If you’ve been living under a rock, you probably missed the ongoing story around LK-99 — a claimed room-temperature superconductor. Last week, one member of the Korean research team responsible for developing LK-99 apparently went rogue and published a pre-review draft version of a paper describing this new material and claiming that it was a room-temperature, ambient-pressure superconductor. This set off an absolute frenzy on social media: People were live streaming attempts to replicate it; a Russian soil scientist claimed to have produced the material in her kitchen; it was a total spectacle. The day after the story broke, we put out a word of caution. The same day this was going on, there was a retraction about another supposed high-temperature superconductor; this kind of thing gets reported from time to time but so far hasn’t worked out. While I definitely stand by that initial take, LK-99 was not immediately debunked.

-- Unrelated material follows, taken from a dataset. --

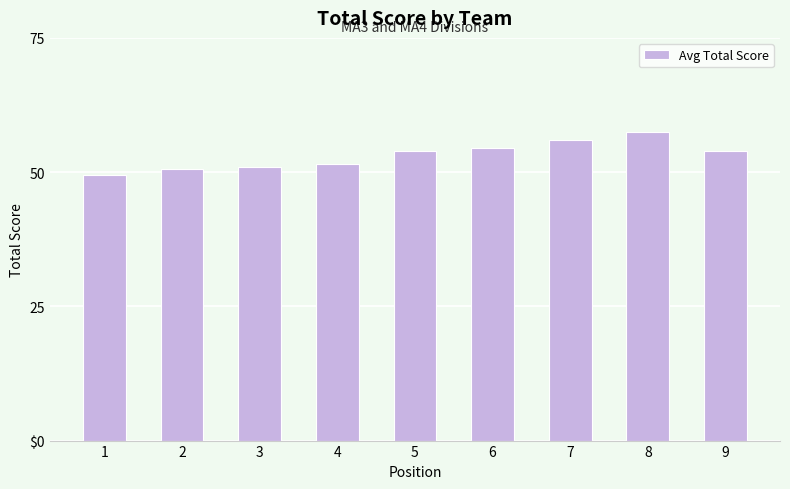

At which label is the value closest to 53?

5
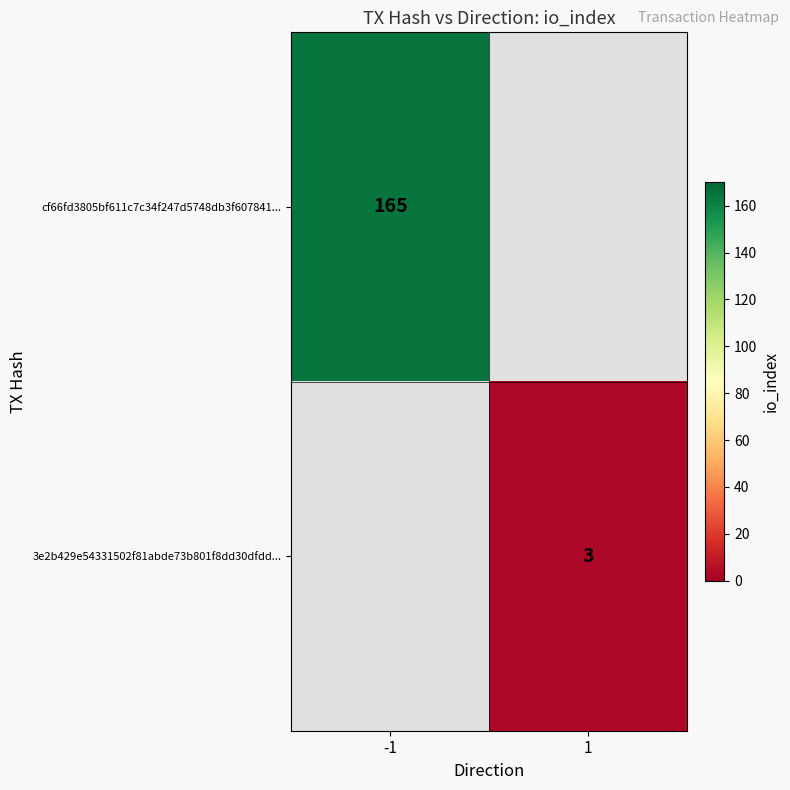

Between 1 and -1, which is larger?

-1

There’s still significant contention and a lack of understanding around the mechanisms at . There are also an increasing number of papers and groups claiming to have replicated at least some elements of the Korean team’s results.
So, are we about to enter a new era of ultrafast computing, lossless sustainable energy, and more? You should still temper your expectations. There are some big challenges ahead, even if LK-99 turns out to be a room-temperature superconductor:
- Production: LK-99 relies on a very specific set of crystal structures to produce its unique effects. The method of production described by the Korean scientists and employed by groups trying to replicate it have very low yields. We’ll need a production method that is high yielding and reliable in terms of the crystal structure and purity and performance of the material that’s produced. This is entirely possible: We have a semiconductor fabrication ecosystem that is well designed for this type of challenge. The scale of material produced by that ecosystem is relatively low, so it’s going to be quite tough to produce sufficient wire for a transmission cable if we’re using semiconductor fabrication techniques.

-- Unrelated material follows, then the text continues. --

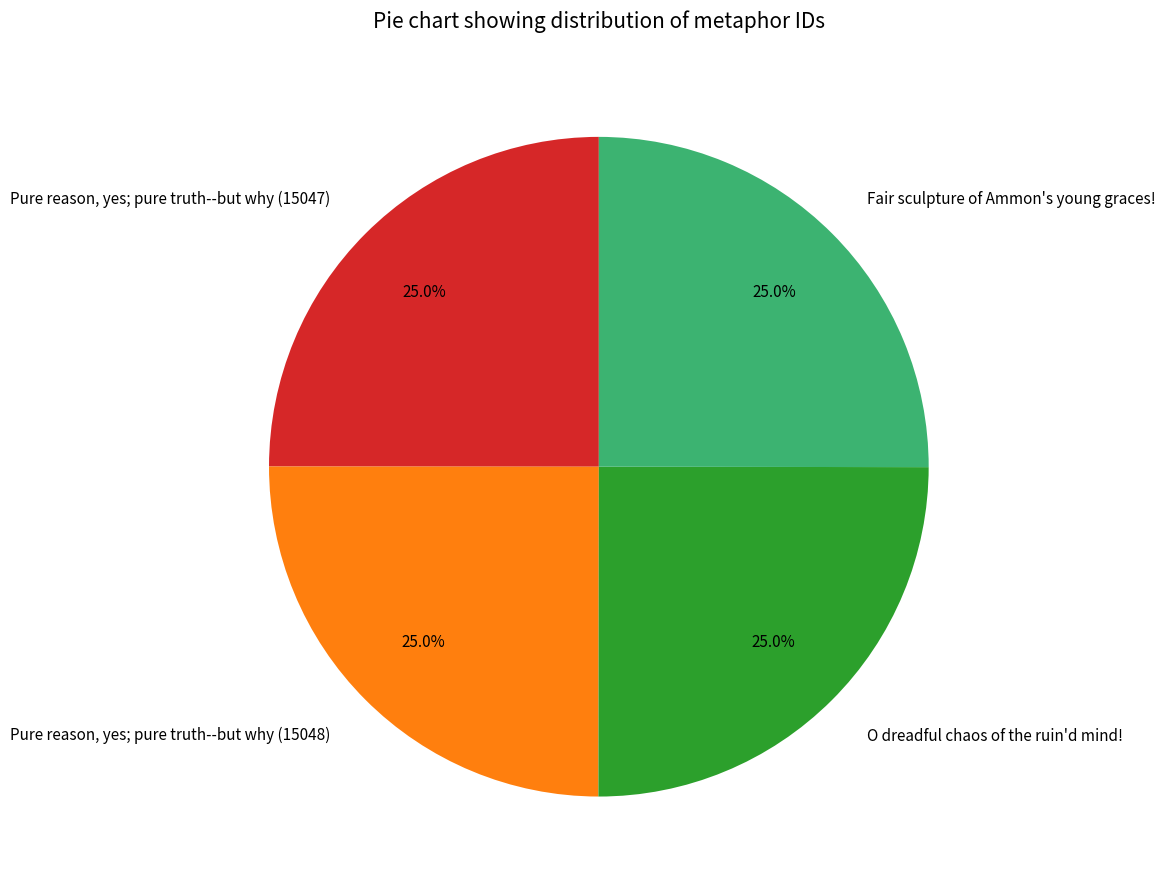

What is the ratio of the value at Pure reason, yes; pure truth--but why (15048) to the value at Pure reason, yes; pure truth--but why (15047)?

1.0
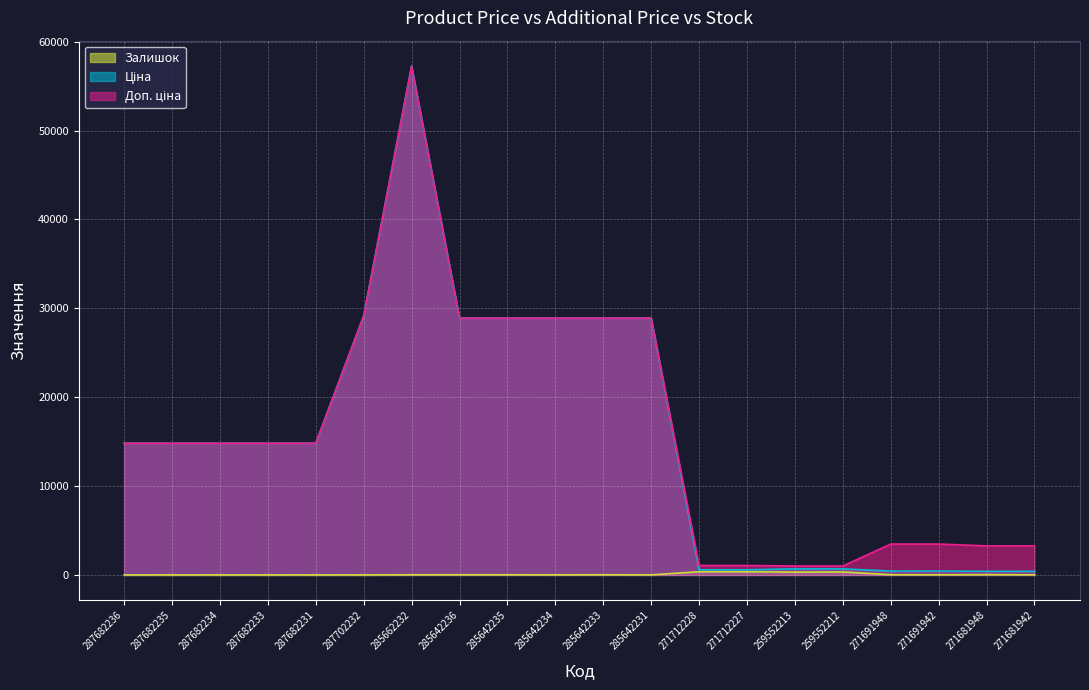

The value of Доп. ціна at 271712228 is 1060.0. True or false?

True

- Current carrying capacity: A superconductor still has limitations, particularly how much electricity it can carry while maintaining its superconducting function. Essentially, it’s possible to put a few electrons across it, but if you try to ramp up the amperage, there could be a lot of issues. Again, this is important for energy applications: You need to be able to move a large number of electrons to do anything useful on the scale of the energy grid. There’s still a lot we don’t know about the performance of superconductors in this regard.
- Durability: This is the big one: Many applications that could benefit from a room-temperature superconductor will require a lifetime that’s measured in years. For something in the energy grid, it’s going to need to be much longer than that: You don’t want to be replacing power cables every five years or even every decade. Those types of infrastructure need to last for 40 years at least. If the material degrades either from reacting with its environment or from current being transmitted across it, that will limit its potential uses in many of the most important and impactful applications. At this point, there’s just a lot we don’t know about the behavior of this material, how it functions, and its interactions in a wide range of real-world environments.

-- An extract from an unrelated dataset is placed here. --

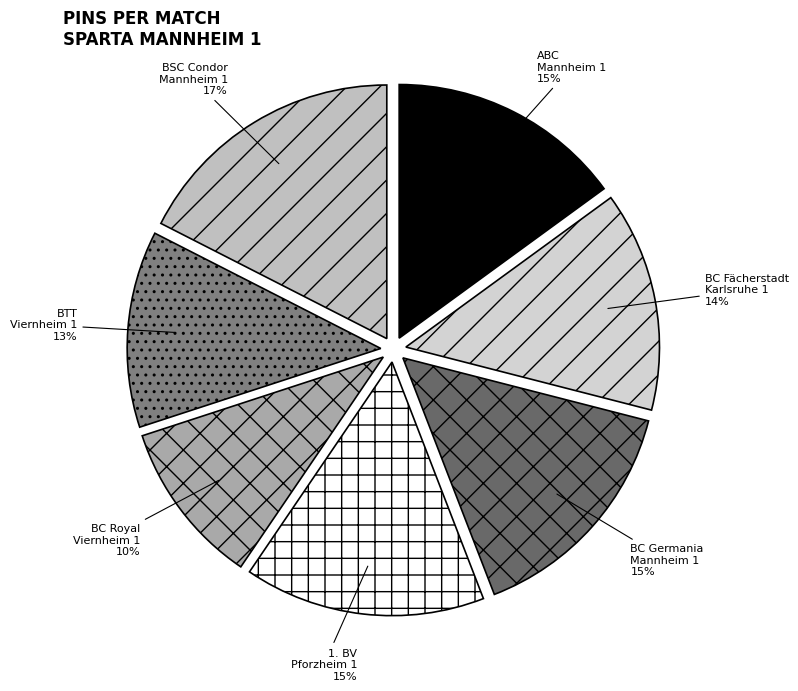

Which has a higher value, 1. BV Pforzheim 1 or BC Royal Viernheim 1?

1. BV Pforzheim 1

Now that I’ve thrown cold water all over LK99, let me back up and say this is potentially a really big deal. There’s a reason why room-temperature superconductors have been considered the Holy Grail of materials science: There’s a huge number of applications that could be improved by superconductivity, and more than that, there’s a huge number of potential applications that have not yet emerged. I had the opportunity to chat with the CEO of the Fusion Industry Association this week (look for that on the Innovation Matters podcast), and I asked him why fusion is happening now. One of the big things he pointed to was advances in magnetics. It’s unlikely that anyone developing those magnets had fusion in mind, but it’s still a benefit. A lot of the great, impactful products like the iPhone have come from the combination of tangentially related improvements in different technologies. The fact that we’ve potentially developed a room-temperature superconductor at the same time that we’re ramping up green electricity production is an exciting combination of facts. It’s hard to know what could emerge from this environment, but at a time when it seems like all the news about climate and innovation is depressing, this is definitely a reason for optimism.